My sewing goal for Summer 2017/18 is to get my PHD (project half done) pile reduced by half. Which means finishing at least a dozen projects, because it’s a little out of control!
I’m getting a little help in the push to finish things thanks to the re-launch of the Sew Weekly (ooooh!), though it’s Instagram only this time ( 🙁 ). But I can still show you the things I make here, and be able to talk about them in depth.
First off: something for the way-too-easy-to-be-on-theme-for ‘UFO’ challenge:
This skirt has been on my PHD pile for over a year, ever since I started it along with a class I was teaching. Things begun along with classes are the problem with half my pile.
As a textile fanatic (aka, snob), printed ikat-look fabrics usually make my head hurt. The weave is so intrinsic to an ikat. This one, however, managed to win me over. It’s a heavy stretch herringbone twill, and the weave of the fabric and the colours of the print just worked together perfectly. And it was only $3 a meter at a Fabric Warehouse sale!
The skirt only needed hemming and a waistband to finish.
For the photoshoot, Mr D & I went to the City Gallery Wellington to see the Colonial Sugar exhibition, which touches on many of the same themes that I discussed in my post on Blackbirding & Bislama.
Jasmine Togo-Brisby’s Bitter Sweet artwork was amazing. Even Mr D was properly impressed. Sadly, it was too cold for the sugar to have any smell, so that element of the artwork didn’t have as much of a sensory impact.
Tracey Moffatt’s Plantation photographs were a perfect counterpoint to Bitter Sweet – both glossy and beautiful reflections of a very un-beautiful episode in our history.
If you have a chance to see either work, I highly recommended it.
While Colonial Sugar was the reason for our visit to City Gallery, the skirt is named after the other exhibition we saw while we were there: Occulture: The Dark Arts, featuring art that explores the occult.

QUESTIONS ON THE MATERIAL:
[A] Rewrite the paragraph of the sewing post beginning "As a textile fanatic" as a short bulleted list that keeps its main facts.
[B] Take the sewing post further, continuing from its final sentence about the Occulture exhibition.
The rows that follow are separate material and are not part of the sewing post.

Data entries:

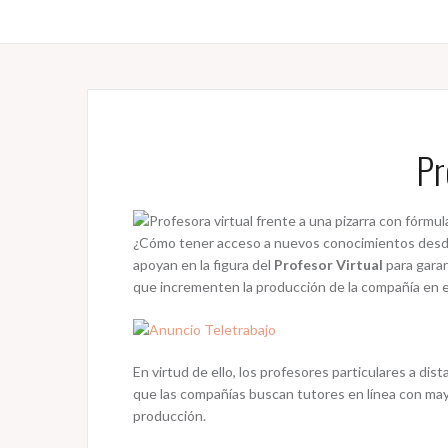
Pr
¿Cómo tener acceso a nuevos conocimientos desde
apoyan en la figura del
Profesor Virtual
para garan
que incrementen la producción de la compañía en 
En virtud de ello, los profesores particulares a di
que las compañías buscan tutores en línea con may
producción.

ANSWERS FOR THIS EXERCISE:
[A]
- The writer, a self-described textile fanatic, usually dislikes printed ikat-look fabrics because the weave is intrinsic to a true ikat.
- This fabric won the writer over anyway.
- It is a heavy stretch herringbone twill whose weave and print colors work together perfectly.
- It cost only $3 a meter at a Fabric Warehouse sale.

[B]
Colonial Sugar was about a terrible event, and Occulture about our beliefs, but Colonial Sugar just made me sad: Occulture actually made me profoundly and personally uncomfortable, and it’s rare that art can do that.
I’m used to honouring and respecting art, and people’s beliefs. I was brought up to consider art a valid and profound part of the human experience, which helps us to explore who we are on an individual and societal level. I was also brought up to respect the beliefs and practices of a wide range of religions and cultures. I think of myself as being being kind and respectful to people of all faiths (or lack thereof), even when they knock on my doors at inconvenient times, trying to convert me. Whatever you want to believe, I thought I was OK with it, as long as it’s your choice, and isn’t negatively impacting those who didn’t choose it.
Seeing an exhibition about various forms of the occult, from artworks that were meant to be literal ‘spells’, to those that treated magic and astrology and astral planes as completely valid, real, beliefs, made me realise that while I think of myself as unprejudiced and non-judgemental, there is a huge swathe of beliefs that I react to, with, at best, mildly condescending indulgence, and, at worst, complete derision. I respect art, but consider astrology (for example) rubbish pseudoscience, so to see the former combined with the later in artworks that treated astrology as a completely valid science, using it to explore major world events, was extremely disconcerting.
I think of myself as openminded, but to look at artwork, after artwork, where the artist’s message was something that I think of as silly, and maybe even a little dangerous? Quite disconcerting.
And very good for me. Because artwork is meant to stretch your mind, and in my world of academics, in the most educated city in a very liberal country, and living a life where my background and choices all encourage me to meet a very diverse range of people, I can sometimes fall into the trap of thinking mine is completely open, and it isn’t. We all still live in our own little bubbles, and while I didn’t expect mine to be pricked that day at City Gallery, it was, and I appreciate the new angle on myself, even if it was uncomfortable.
So this skirt is named in honour of the experience, and a kind of magic I do believe in: sewing magic.
Because it really is quite amazing and magical that we can take flat fabric and make 3-D shapes that fit our bodies out of it, and that a garment can completely change our mood and perception of ourself, or another person. Fabric can warm us, shield us, protect us: all the things spells are meant to do.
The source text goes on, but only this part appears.